No modeling guitar uses triggers, midi signals, or any synthesis. That's why they're called modeling guitars, and not synth guitars.

 

The point is to recreate the tone of certain guitars, not to sample different tones of guitars.

 

Any guitar already has the required sound needed to use as a basis to simulate the sound of multiple other guitars, it's just a matter of capturing the sound of the strings before all the coloration of going through normal magnetic pickups, electronics, and tonewood things.

 

Piezos and the Roland pickup help get the sound from the string.

 

The piezos do get the sound individually, but there are hex magnetic pickups like the roland pickup out there.

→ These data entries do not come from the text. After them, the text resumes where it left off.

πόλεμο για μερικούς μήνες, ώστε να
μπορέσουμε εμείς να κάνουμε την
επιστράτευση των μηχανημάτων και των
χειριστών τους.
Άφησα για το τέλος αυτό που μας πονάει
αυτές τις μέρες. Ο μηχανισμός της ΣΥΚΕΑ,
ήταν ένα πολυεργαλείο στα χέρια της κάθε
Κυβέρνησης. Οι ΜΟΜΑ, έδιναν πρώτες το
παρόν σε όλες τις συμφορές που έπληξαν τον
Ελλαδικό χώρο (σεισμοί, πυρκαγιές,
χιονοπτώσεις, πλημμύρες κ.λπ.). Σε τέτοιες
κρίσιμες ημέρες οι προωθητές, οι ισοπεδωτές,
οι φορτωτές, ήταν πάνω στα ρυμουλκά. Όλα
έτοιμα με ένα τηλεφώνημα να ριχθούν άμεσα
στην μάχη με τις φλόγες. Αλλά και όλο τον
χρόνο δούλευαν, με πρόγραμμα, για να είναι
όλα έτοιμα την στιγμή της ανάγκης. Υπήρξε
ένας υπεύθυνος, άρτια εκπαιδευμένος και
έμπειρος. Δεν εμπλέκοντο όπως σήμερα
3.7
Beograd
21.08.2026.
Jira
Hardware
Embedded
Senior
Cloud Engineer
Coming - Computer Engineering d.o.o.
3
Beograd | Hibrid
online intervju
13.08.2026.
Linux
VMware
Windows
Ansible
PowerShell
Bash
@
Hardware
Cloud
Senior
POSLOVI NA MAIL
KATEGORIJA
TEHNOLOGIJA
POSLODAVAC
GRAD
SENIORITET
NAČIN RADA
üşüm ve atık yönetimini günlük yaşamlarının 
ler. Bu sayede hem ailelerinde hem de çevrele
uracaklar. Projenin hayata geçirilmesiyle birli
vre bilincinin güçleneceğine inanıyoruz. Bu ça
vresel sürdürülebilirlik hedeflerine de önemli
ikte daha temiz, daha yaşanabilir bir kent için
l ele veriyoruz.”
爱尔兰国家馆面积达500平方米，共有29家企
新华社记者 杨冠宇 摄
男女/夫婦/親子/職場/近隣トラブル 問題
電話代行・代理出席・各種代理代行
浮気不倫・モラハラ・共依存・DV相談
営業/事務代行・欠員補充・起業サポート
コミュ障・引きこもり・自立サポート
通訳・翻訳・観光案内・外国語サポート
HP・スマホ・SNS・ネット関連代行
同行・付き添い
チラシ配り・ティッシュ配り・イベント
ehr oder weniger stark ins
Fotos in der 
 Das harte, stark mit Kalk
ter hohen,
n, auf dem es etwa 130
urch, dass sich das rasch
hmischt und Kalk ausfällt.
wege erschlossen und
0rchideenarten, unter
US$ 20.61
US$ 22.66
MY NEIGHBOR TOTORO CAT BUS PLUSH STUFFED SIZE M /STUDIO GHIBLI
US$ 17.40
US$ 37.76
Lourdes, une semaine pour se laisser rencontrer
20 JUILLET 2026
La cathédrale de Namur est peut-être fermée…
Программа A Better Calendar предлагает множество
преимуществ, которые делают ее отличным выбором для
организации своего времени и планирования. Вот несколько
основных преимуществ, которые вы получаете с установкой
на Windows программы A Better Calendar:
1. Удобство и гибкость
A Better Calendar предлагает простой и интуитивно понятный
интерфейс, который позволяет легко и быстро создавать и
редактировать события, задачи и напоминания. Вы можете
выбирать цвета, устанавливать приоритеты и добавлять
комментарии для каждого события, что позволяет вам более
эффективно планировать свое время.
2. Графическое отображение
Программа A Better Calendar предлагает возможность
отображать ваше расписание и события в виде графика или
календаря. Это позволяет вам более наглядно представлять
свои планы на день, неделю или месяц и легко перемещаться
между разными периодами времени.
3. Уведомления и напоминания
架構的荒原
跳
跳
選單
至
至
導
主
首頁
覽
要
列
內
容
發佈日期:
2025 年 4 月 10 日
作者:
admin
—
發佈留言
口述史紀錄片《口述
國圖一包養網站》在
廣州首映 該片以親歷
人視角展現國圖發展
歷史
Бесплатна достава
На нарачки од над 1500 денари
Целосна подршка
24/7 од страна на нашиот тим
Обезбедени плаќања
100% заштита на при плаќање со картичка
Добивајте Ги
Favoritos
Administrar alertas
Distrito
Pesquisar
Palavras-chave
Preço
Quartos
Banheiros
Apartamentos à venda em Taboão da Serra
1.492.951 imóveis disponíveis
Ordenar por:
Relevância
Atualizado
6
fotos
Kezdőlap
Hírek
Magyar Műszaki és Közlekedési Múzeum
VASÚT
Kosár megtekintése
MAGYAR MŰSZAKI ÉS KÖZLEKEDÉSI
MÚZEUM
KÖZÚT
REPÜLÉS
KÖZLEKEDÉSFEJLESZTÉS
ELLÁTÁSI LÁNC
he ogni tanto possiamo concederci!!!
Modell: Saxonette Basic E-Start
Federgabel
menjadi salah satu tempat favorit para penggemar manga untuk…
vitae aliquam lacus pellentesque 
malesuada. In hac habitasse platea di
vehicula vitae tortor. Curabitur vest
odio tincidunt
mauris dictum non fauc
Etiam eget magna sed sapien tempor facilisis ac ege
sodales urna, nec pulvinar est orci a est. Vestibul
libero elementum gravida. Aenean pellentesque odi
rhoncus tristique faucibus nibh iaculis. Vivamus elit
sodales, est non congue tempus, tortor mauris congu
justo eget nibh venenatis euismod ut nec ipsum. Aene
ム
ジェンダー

It's just a question of which is a better reference point?

 

the piezos will yield a flatter broader frequency response, but have limitations/artifacts (Your hand blocks vibrations normally traveling from the string to the piezos when palm muting, making it sound muddy/Piezos are more sensitive to vibrations on the guitar, which can cause unwanted sounds in the signal)

 

the magnetics can be designed to have a broad and flat response, but not as well as the piezos, but you will exhibit none of the artifacts piezos bring. Your tone will sound less spot on but palm muting will sound better.

 

 

Either way, if it was trigger/midi/synth based, none of the pinch harmonics, artificial harmonics, and other nuances of your playing would show up in your tone.

 

No one is going to buy a synth guitar to replace their real guitar. The whole point is that it's an actual guitar, but it's replicating the sounds of multiple different guitars with the accuracy they can establish.